## Assignment
Whenever a line in the data holds the string "naslahu", pull that line out.
Extracted information below:
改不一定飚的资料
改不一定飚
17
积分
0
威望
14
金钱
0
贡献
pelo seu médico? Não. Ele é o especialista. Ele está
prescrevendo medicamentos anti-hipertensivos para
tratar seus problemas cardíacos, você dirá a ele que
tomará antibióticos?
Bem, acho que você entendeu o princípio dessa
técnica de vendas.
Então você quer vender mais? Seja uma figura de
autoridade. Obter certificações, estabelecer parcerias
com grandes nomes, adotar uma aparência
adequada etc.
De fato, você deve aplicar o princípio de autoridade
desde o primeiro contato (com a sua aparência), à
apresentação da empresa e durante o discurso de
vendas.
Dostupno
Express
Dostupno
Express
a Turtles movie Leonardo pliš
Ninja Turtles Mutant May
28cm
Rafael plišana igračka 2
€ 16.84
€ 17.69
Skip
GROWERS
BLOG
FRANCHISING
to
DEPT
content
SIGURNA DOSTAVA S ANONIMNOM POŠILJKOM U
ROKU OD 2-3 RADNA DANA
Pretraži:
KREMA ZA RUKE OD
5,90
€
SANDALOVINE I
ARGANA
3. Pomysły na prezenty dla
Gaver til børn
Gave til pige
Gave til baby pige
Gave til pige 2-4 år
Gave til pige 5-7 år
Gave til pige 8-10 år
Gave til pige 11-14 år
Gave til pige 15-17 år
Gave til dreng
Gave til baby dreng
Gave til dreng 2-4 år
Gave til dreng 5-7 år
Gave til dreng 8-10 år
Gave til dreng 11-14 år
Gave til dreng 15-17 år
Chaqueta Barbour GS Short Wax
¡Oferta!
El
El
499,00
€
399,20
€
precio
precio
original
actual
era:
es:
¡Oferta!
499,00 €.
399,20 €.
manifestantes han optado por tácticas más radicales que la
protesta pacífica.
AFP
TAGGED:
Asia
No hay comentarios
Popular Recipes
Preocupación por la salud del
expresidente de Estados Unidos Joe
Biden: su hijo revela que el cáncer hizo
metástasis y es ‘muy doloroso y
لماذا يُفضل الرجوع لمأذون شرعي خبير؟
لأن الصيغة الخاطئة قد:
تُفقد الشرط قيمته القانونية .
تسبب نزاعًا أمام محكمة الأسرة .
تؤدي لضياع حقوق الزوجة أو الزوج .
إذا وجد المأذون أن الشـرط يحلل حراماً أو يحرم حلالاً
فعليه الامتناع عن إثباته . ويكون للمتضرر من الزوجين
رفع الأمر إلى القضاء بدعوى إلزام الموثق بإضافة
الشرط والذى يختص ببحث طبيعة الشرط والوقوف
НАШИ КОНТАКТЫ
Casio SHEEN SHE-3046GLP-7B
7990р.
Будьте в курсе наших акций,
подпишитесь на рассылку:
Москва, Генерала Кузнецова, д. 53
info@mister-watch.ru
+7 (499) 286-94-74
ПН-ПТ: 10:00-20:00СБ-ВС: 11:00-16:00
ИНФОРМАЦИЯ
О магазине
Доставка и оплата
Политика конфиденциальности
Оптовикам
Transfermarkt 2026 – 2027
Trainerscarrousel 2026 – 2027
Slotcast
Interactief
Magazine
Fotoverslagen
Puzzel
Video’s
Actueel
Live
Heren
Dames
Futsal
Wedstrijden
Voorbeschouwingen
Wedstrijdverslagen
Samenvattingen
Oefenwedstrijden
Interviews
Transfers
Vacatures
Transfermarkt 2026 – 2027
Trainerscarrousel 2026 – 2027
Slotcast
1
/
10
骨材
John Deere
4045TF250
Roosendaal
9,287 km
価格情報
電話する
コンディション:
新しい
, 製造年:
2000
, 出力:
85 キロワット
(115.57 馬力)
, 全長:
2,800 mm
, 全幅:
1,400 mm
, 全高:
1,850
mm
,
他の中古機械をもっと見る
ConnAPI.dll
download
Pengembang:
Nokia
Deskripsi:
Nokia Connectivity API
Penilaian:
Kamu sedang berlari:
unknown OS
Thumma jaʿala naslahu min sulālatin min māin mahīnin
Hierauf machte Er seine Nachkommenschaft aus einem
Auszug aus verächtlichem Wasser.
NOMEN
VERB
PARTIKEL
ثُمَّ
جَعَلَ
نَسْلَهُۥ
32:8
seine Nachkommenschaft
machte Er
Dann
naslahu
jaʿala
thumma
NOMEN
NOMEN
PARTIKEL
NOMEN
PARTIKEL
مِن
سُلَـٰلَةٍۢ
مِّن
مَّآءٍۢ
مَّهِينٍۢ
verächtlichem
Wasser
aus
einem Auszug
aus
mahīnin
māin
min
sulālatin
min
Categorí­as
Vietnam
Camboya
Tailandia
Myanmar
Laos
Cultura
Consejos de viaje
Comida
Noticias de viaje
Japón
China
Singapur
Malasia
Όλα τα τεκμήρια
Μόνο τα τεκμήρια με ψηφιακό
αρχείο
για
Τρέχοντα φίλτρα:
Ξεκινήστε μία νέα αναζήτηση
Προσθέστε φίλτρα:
End of Extracted information.
## Completed task
Thumma jaʿala naslahu min sulālatin min māin mahīnin
naslahu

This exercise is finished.